====== The records

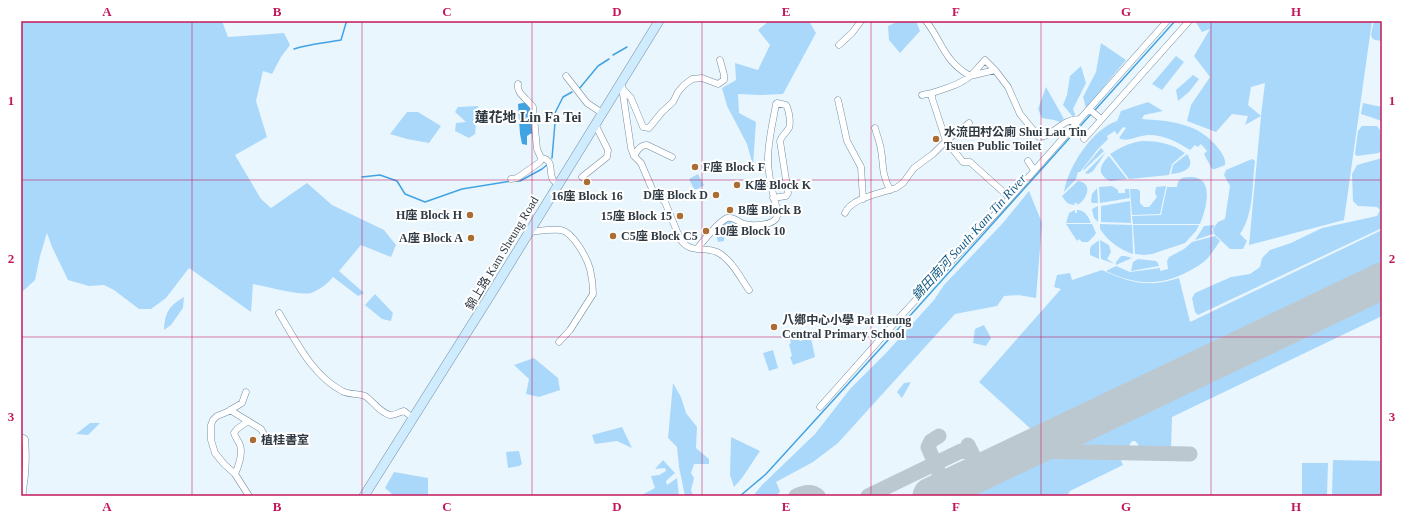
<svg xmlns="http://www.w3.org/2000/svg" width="1403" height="517" viewBox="0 0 1403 517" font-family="'Times New Roman','Noto Sans TC',serif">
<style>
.green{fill:#aad8fb;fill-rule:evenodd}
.water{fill:#42a3e3}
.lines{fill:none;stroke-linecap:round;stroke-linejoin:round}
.stream{stroke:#42a3e3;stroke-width:1.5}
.taxiway{stroke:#bcc8d0;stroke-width:15}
.runway{stroke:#bcc8d0;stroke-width:37}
.minor-casing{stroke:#738da0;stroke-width:7}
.secondary-casing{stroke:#738da0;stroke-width:10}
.minor{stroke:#fff;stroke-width:6}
.secondary{stroke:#cfecff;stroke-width:9}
.grid{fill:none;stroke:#c2185b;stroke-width:1;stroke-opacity:0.55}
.poi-dot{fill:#ab6d33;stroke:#fff;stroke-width:1.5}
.labels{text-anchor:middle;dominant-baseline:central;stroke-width:4;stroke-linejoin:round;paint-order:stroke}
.poi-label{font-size:12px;font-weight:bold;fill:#2f3a43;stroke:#fff;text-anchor:start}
.street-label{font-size:12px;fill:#2f3a43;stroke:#fff}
.water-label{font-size:13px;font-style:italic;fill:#145b85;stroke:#fff}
.quarter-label{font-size:14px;font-weight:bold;fill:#2f3a43;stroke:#fff}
.neatline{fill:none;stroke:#c2185b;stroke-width:1.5}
.grid-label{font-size:13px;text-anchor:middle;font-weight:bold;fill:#c2185b}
</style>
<rect width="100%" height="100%" fill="#eaf6fe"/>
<path class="green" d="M21 21H222L228 37 284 33 290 45 281 57 272 74 263 71 256 101 267 137 235 155 261 199 271 208 307 183 332 205 384 230 396 245 391 257 361 245 339 271 364 293 358 296 333 277C327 284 321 289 311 293 301 296 265 286 253 284L251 312 189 268 166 298 151 309H139L114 290 104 285 89 286 68 280 52 247 47 233 40 256 35 280 21 293Z
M769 21H809L816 33 783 94 760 95 738 94 739 113 756 122 753 166 747 144 727 106 722 88 736 80 735 63 758 70 770 45 758 30Z
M899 21H916L920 31 900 53 889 40 888 26Z
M1195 21H1372L1344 220 1249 245 1261 116 1245 125 1248 116 1232 114 1216 132 1187 121 1191 105 1210 77 1194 56 1210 29 1202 32ZM1265 83 1261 115V116L1248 105 1251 87Z
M1374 21H1382V41L1375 40 1372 38 1371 34Z
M1101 43 1126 60 1086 108 1083 97 1096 72Z
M1176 56 1184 62 1162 90 1152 84Z
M1081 66 1086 83 1073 109 1075 114 1074 118 1063 105 1067 95 1070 76Z
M1193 75 1199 79 1189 92 1178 101 1176 90Z
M1046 87 1064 119 1060 122 1054 120 1042 118 1038 109Z
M1148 102 1163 111 1144 115 1142 119C1171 121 1199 123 1218 148 1222 153 1226 159 1225 165L1215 169H1212L1204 154 1207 151 1201 144 1198 147 1195 145 1190 150C1177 142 1165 135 1149 135 1139 135 1126 143 1119 138L1126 128 1123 127 1117 135 1115 131 1107 136 1108 139 1098 149 1080 172H1078L1076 179 1064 192C1068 167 1092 129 1117 121L1121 111Z
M1363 103 1382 107V121L1361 114Z
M478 106 475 134 469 138 455 131 456 123 466 122 455 112 458 107Z
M407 112H418L441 126 429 143 407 139 390 134Z
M1362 126H1377L1380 130 1381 151 1379 153 1357 156 1355 154 1358 131Z
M1143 141C1159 141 1173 144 1185 153L1172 164 1169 175 1129 179 1110 154C1121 147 1131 142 1143 141Z
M1101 148 1104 151 1083 171 1084 168Z
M1106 152 1093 171 1088 174 1085 173Z
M1187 154C1197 169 1182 173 1171 174L1173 165Z
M1109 156 1127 179 1110 181C1096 174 1100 165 1109 156Z
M1382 158V228L1198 315 1195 312 1192 298 1195 293 1231 277 1250 274 1260 267 1262 258 1270 250 1291 243 1322 228 1377 216 1380 210 1377 207 1358 206 1353 201 1352 174 1357 165Z
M1252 159 1255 161C1252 185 1254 214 1240 234L1247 241 1243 249H1230L1214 234 1213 229 1218 222 1225 219 1230 186 1224 175 1226 170Z
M698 174 704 185 698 189H694L689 179Z
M1192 177C1215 178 1206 210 1200 224H1133L1132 216 1161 215 1167 187H1177C1178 177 1184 177 1192 177Z
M1078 181C1080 181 1082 182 1084 183 1092 189 1084 202 1077 205V203H1074L1075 205C1068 205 1065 201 1062 196Z
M1112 186 1118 190V193H1125V189H1129L1130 198 1100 203 1099 187Z
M1166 186 1160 214 1132 215 1130 189H1137L1140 191V203L1144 207H1149L1157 197 1155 193 1156 187Z
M1097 188 1098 203H1092L1091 201 1092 194Z
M1029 191 1042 223 1036 298 1018 295 1004 296 997 306 955 314 838 443 813 462 776 482 780 491 777 496H753L762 485 815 434 850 389 887 352 934 300 944 285 1002 224Z
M1130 201 1131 223 1101 222V206Z
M1098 206V222L1094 218 1092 209Z
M1075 210V213H1077V210C1085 210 1088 216 1091 223H1066L1069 213Z
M732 219 740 225 737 231 725 229 724 241 718 242 715 230 723 223Z
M1066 224H1092L1096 233 1094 236 1088 242H1082L1079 239 1077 241Z
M1100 224 1132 225 1133 254C1120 250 1107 240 1100 229Z
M1133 225H1199L1196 231 1185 243 1152 254 1145 255 1135 254Z
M1215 225 1212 229 1213 234 1195 240 1204 226Z
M1382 230V263L1032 430 979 382 1061 289 1054 287 1057 275 1070 273 1072 280 1102 270C1130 283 1149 288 1179 278L1190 322Z
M1215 236 1220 241C1216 247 1212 253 1207 259 1202 264 1195 268 1189 271 1160 287 1135 285 1106 271L1116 266 1130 272 1160 268V271L1168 269 1167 261 1169 257 1184 249 1192 242Z
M1100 240 1109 245 1111 252 1107 259 1115 264 1101 259Z
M1098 241H1099V259L1090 255V249L1091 246Z
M1121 256H1125L1132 258 1116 265V262Z
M1138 259 1156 261 1158 263 1159 266 1131 271 1133 262Z
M375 294 393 313 391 321 382 319 365 305Z
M1382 295V316L1172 417 1171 450H1139L1138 444 1135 441H1132L1127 449 1062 448Z
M184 297 183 308 171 325 164 330C165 312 169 306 184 297Z
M984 325 991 338 986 346 973 343 975 329Z
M797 333 800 341 811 338 815 357 793 365 790 357 792 356 789 344 791 343 789 335Z
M773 350 778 368 769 371 763 353Z
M534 358 558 378 560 390 539 397 526 394 529 379 514 365Z
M911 382 902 398 897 392 904 383Z
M673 383 681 397 686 413 697 427 696 448 709 459V464H694L691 473 694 478 691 490 693 496H685L679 467 677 447 668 438Z
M90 423H100L88 435 76 434Z
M622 427 632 448 617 441 595 444 592 435Z
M731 437 760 451 742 478 734 487 730 475Z
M519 451 522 464 519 466 508 468 506 452Z
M1050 455 1119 456 1123 465 1070 491 1067 496H977L975 491Z
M663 460 675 473 666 481 667 485 677 478 679 496H640L655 488 651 476 659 475 666 471 665 468 655 469Z
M1333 460 1382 461V496H1332Z
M1302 463H1328L1327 496H1302Z
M394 472 428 478V496H394L385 488Z"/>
<path class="water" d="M527 102 531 107 534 133 530 134 527 136V145L522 144 520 134 518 104Z"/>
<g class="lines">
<path class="stream" d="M294 49C309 44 325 43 341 40L346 23 349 21
M613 55 627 47
M579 89 598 66 609 59
M1095 110 1175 21
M552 158 555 123 554 115 563 97 572 92
M362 177 380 175 397 181 405 194 425 202 462 189 511 181
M516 181H520L542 169 548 164
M740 496 766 474 899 328 1092 113"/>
<path class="taxiway" d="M939 436 931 441 928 447 939 473
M968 445 981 472
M1026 451 1190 454
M796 496C804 493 811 490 818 496
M868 496 961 451 969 452 972 454"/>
<path class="runway" d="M931 496 1382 281"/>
<defs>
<path id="minor" d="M926 21C943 43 943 60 970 76L995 70 1008 87 1020 114 1039 137C1053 137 1061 119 1079 119
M839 45 852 33 861 21
M995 70 985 60C980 65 976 71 970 76 960 85 944 89 932 93V98L946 141 963 162H970L1010 198
M566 76 587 103 602 113
M621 83 623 89V94L631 148 634 156 641 163 653 191 665 202 680 239C690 254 703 246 717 252 731 259 740 277 749 290
M518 84C516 94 528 99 533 107L537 149 541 158
M623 89 631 98 643 127 649 128 662 112 673 102 678 92 684 85 692 79 702 78 718 84 724 80V75L720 60
M922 95 932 93
M838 100 847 141 861 167 863 199
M1089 109 1101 119
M875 128C877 136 880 142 881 150 884 167 881 172 890 190
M1084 139 1189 21
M634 156C637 151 640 145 647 145L672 157
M541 158C555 160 548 171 553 180 554 181 557 184 558 184
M1028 161 1034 170
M582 177 607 157 608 150 595 124
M511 179 517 178 540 162 541 158
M845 213C851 198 881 193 896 188L903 183 914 168 933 154 946 141 969 123
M529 232C539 231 551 229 561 230 573 232 587 258 590 269 592 277 593 286 593 294L570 330 559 342
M697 249C704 240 717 223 727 218 733 216 738 222 744 224 752 226 775 226 777 216 779 211 775 204 774 198 771 186 768 172 768 159 768 141 773 122 776 104L777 103 786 105C789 110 791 122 789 128 786 133 782 135 780 141L788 193 786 196 773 198
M279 313C296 341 312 375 342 391 349 395 358 393 365 396 373 401 380 413 390 415 394 416 399 412 404 411L413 418
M246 392 242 403 227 412 217 416 213 420 211 425V440L215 453 224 464 235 474 249 496
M820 407 900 317 1010 198 1167 21
M230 410 261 429 266 438
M21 437 25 439C26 450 26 463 25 474 25 482 22 488 23 496
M235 474C239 465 243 454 240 445 238 440 235 437 234 433L237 429 248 421"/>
<path id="secondary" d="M364 496 491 294 659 21"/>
</defs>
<use href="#minor" class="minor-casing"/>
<use href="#secondary" class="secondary-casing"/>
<use href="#minor" class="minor"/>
<use href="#secondary" class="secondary"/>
</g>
<path class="grid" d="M192 21V496M362 21V496M532 21V496M702 21V496M871 21V496M1041 21V496M1211 21V496M21 180H1382M21 337H1382"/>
<g class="poi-dot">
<circle cx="936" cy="139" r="4"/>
<circle cx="695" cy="167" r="4"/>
<circle cx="587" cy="182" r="4"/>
<circle cx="737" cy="185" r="4"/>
<circle cx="716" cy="195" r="4"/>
<circle cx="730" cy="210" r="4"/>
<circle cx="470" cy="215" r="4"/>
<circle cx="680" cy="216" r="4"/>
<circle cx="706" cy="231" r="4"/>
<circle cx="613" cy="236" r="4"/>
<circle cx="471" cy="238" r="4"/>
<circle cx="774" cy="327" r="4"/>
<circle cx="253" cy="440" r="4"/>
</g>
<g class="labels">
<g class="poi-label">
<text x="944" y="132">水流田村公廁 Shui Lau Tin<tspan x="944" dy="14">Tsuen Public Toilet</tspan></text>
<text x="703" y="167">F座 Block F</text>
<text x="745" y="185">K座 Block K</text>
<text x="708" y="195" text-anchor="end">D座 Block D</text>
<text x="587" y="196" text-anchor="middle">16座 Block 16</text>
<text x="738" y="210">B座 Block B</text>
<text x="462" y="215" text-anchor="end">H座 Block H</text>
<text x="672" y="216" text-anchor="end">15座 Block 15</text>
<text x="714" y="231">10座 Block 10</text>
<text x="621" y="236">C5座 Block C5</text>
<text x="463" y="238" text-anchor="end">A座 Block A</text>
<text x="782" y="320">八鄉中心小學 Pat Heung<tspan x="782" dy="14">Central Primary School</tspan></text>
<text x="261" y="440">植桂書室</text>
</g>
<g class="street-label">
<text transform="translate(502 253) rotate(-59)">錦上路 Kam Sheung Road</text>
</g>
<g class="water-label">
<text transform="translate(969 237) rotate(-48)">錦田南河 South Kam Tin River</text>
</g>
<g class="quarter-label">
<text x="528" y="117">蓮花地 Lin Fa Tei</text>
</g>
</g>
<rect width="1403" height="517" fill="none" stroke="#ffffff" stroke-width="44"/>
<rect x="22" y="22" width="1359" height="473" class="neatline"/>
<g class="grid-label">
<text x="107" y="16">A</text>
<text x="277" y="16">B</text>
<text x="447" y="16">C</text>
<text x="617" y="16">D</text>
<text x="786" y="16">E</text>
<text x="956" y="16">F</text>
<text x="1126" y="16">G</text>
<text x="1296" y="16">H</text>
<text x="11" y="105">1</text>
<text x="1392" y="105">1</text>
<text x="11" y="263">2</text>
<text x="1392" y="263">2</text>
<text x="11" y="421">3</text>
<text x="1392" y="421">3</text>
<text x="107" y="511">A</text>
<text x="277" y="511">B</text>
<text x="447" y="511">C</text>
<text x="617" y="511">D</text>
<text x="786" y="511">E</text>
<text x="956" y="511">F</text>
<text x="1126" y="511">G</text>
<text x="1296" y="511">H</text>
</g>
</svg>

============

[Problem]
Using the records above, write out exactly the lines between the one holding "M1302 463H1328L1327 496H1302Z" and the one holding "M246 392 242", inclusive; leave everything else out.

[Written solution]
M1302 463H1328L1327 496H1302Z
M394 472 428 478V496H394L385 488Z"/>
<path class="water" d="M527 102 531 107 534 133 530 134 527 136V145L522 144 520 134 518 104Z"/>
<g class="lines">
<path class="stream" d="M294 49C309 44 325 43 341 40L346 23 349 21
M613 55 627 47
M579 89 598 66 609 59
M1095 110 1175 21
M552 158 555 123 554 115 563 97 572 92
M362 177 380 175 397 181 405 194 425 202 462 189 511 181
M516 181H520L542 169 548 164
M740 496 766 474 899 328 1092 113"/>
<path class="taxiway" d="M939 436 931 441 928 447 939 473
M968 445 981 472
M1026 451 1190 454
M796 496C804 493 811 490 818 496
M868 496 961 451 969 452 972 454"/>
<path class="runway" d="M931 496 1382 281"/>
<defs>
<path id="minor" d="M926 21C943 43 943 60 970 76L995 70 1008 87 1020 114 1039 137C1053 137 1061 119 1079 119
M839 45 852 33 861 21
M995 70 985 60C980 65 976 71 970 76 960 85 944 89 932 93V98L946 141 963 162H970L1010 198
M566 76 587 103 602 113
M621 83 623 89V94L631 148 634 156 641 163 653 191 665 202 680 239C690 254 703 246 717 252 731 259 740 277 749 290
M518 84C516 94 528 99 533 107L537 149 541 158
M623 89 631 98 643 127 649 128 662 112 673 102 678 92 684 85 692 79 702 78 718 84 724 80V75L720 60
M922 95 932 93
M838 100 847 141 861 167 863 199
M1089 109 1101 119
M875 128C877 136 880 142 881 150 884 167 881 172 890 190
M1084 139 1189 21
M634 156C637 151 640 145 647 145L672 157
M541 158C555 160 548 171 553 180 554 181 557 184 558 184
M1028 161 1034 170
M582 177 607 157 608 150 595 124
M511 179 517 178 540 162 541 158
M845 213C851 198 881 193 896 188L903 183 914 168 933 154 946 141 969 123
M529 232C539 231 551 229 561 230 573 232 587 258 590 269 592 277 593 286 593 294L570 330 559 342
M697 249C704 240 717 223 727 218 733 216 738 222 744 224 752 226 775 226 777 216 779 211 775 204 774 198 771 186 768 172 768 159 768 141 773 122 776 104L777 103 786 105C789 110 791 122 789 128 786 133 782 135 780 141L788 193 786 196 773 198
M279 313C296 341 312 375 342 391 349 395 358 393 365 396 373 401 380 413 390 415 394 416 399 412 404 411L413 418
M246 392 242 403 227 412 217 416 213 420 211 425V440L215 453 224 464 235 474 249 496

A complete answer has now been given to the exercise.